Schrijven als een m/v (Naar aanleiding van de sekseverandering van M. Februari)

Bestaat er een typisch mannelijke of vrouwelijke schrijfstijl? Volgens mij wel. Niet dat alle mannen een ‘mannelijke’ stijl hebben, of alle vrouwen een ‘vrouwelijke’, maar toch.

‘Vrouwelijk’ schrijven (een kunst die sommige mannen ook beheersen) lijkt me persoonlijker dan het ‘mannelijke’ (in het algemeen dan, hè, lang niet altijd; de wetenschappelijke waarde van dit praatje is nul komma nul). Gaat het over een crisis? Dan zal een vrouw (lees: een schrijver m/v met een ‘vrouwelijke’ stijl) het eerder hebben over dat ze (pardon, ‘ze’) moeilijker kan rondkomen dan enkele jaren geleden, dat ze de laatste tijd meer op koopjes let, dat ze haar kinderen minder vaak naar de crèche brengt dan vroeger. Een ‘man’ zal eerder geneigd zijn – in de regel volstrekt onbeduidende, maar daar gaat het nu even niet om – mening over het laatste besluit van de Europese Centrale Bank te ventileren, of te roeptoeteren dat Griekenland wat hem betreft de eurozone moet verlaten. Onpersoonlijker, zakelijker, vervelender misschien.

Dat brengt me op een tweede verschil: het belang dat de auteur aan zijn eigen karakter en belevenissen hecht. Onder literatuurrecensenten woedde lang geleden een discussie: moet je een boek vooral beoordelen op wat er in staat (wat heeft de schrijver te melden en heeft hij/zij het een beetje behoorlijk opgeschreven?) of is het belangrijker dat hij/zij als mens deugt? Kortom: vorm of vent (m/v)?
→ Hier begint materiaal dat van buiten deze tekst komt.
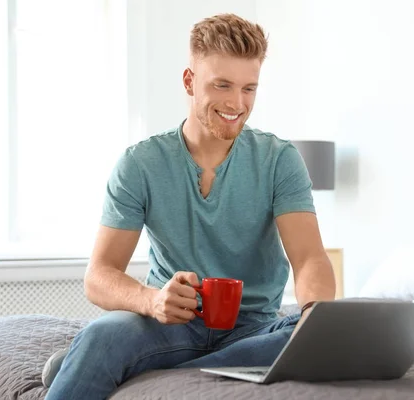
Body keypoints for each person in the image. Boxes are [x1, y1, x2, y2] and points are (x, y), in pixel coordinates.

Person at [44, 13, 335, 400]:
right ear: (189, 81)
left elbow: (310, 258)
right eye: (222, 85)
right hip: (170, 324)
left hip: (255, 328)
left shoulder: (279, 159)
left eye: (249, 88)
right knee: (103, 335)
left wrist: (315, 316)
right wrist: (152, 300)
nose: (237, 103)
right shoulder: (140, 163)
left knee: (315, 338)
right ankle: (114, 357)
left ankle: (123, 366)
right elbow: (99, 276)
Typisch ‘mannelijk’ lijkt me een schrijver die vooral waarde hecht aan de vorm – Willem Brakman, bijvoorbeeld, of de auteurs uit de Revisor-school. Typisch ‘vrouwelijk’ lijken me auteurs die de literatuur aangrijpen als excuus om het vooral over zichzelf te hebben, denk aan Gerard Reve of Anja Meulenbelt. (De schaamte voorbij? De stijl voorbij, zal ze bedoelen!)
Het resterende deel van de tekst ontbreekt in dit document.